Cees Kooijman werd geboren op 3 november 1934. Het gezin waar hij toe behoorde woonde aan de Mollekade 31 te Blaaksedijk, een buurtschap van Heinenoord. Zijn vader heette Wim Kooijman, hij was gehuwd met Jaantje Kooijman-Kooijman. Samen met 3 zoon en 4 dochters woonden ze in een klein huisje.
Aan het woord is Cees Kooijman, op 13 februari 2015 sprak hij met Henk van den Heuvel.
Mijn vader was aardappelboer, net als vele families Kooijman toen. Er woonde toen 27 families Kooijman in de buurt, 7 vrouwen hadden als aangetrouwde naam Kooijman-Kooijman. Hij kocht de aardappelen van boeren en ging met zijn paardenkar (later een auto) naar Rotterdam.
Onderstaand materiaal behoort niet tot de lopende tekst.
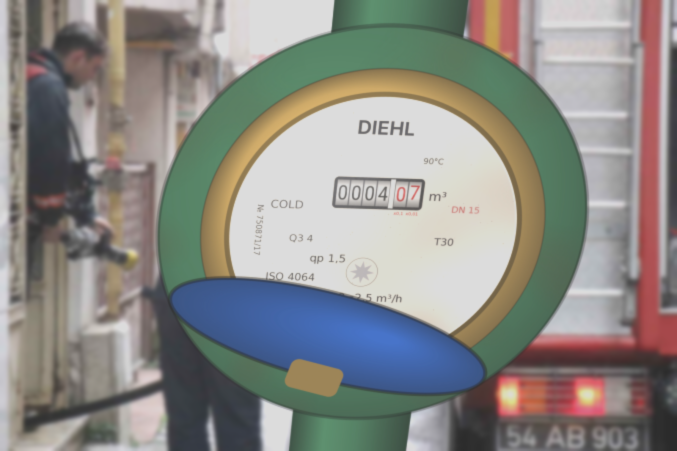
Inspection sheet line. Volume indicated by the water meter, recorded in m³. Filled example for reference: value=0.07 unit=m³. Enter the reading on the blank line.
value=4.07 unit=m³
Wanneer wij als kinderen uit school kwamen moesten we de aardappelen in zakken doen, zodat vader de volgende morgen meteen op pad kon. We gebruikten daarvoor een trechter die boven een zak hing. Die zak rustte op een bascule, bij 75 kilo was de zak vol. De aardappelen werden vroeger verkocht per mud of halve mud, mijn vader moest in de stad met zakken van 75 kilo op zijn rug de trappen op. In de oorlog ging de bezorging met een kar en een paard. Het paard werd niet gevorderd, net als het paard van de bakker.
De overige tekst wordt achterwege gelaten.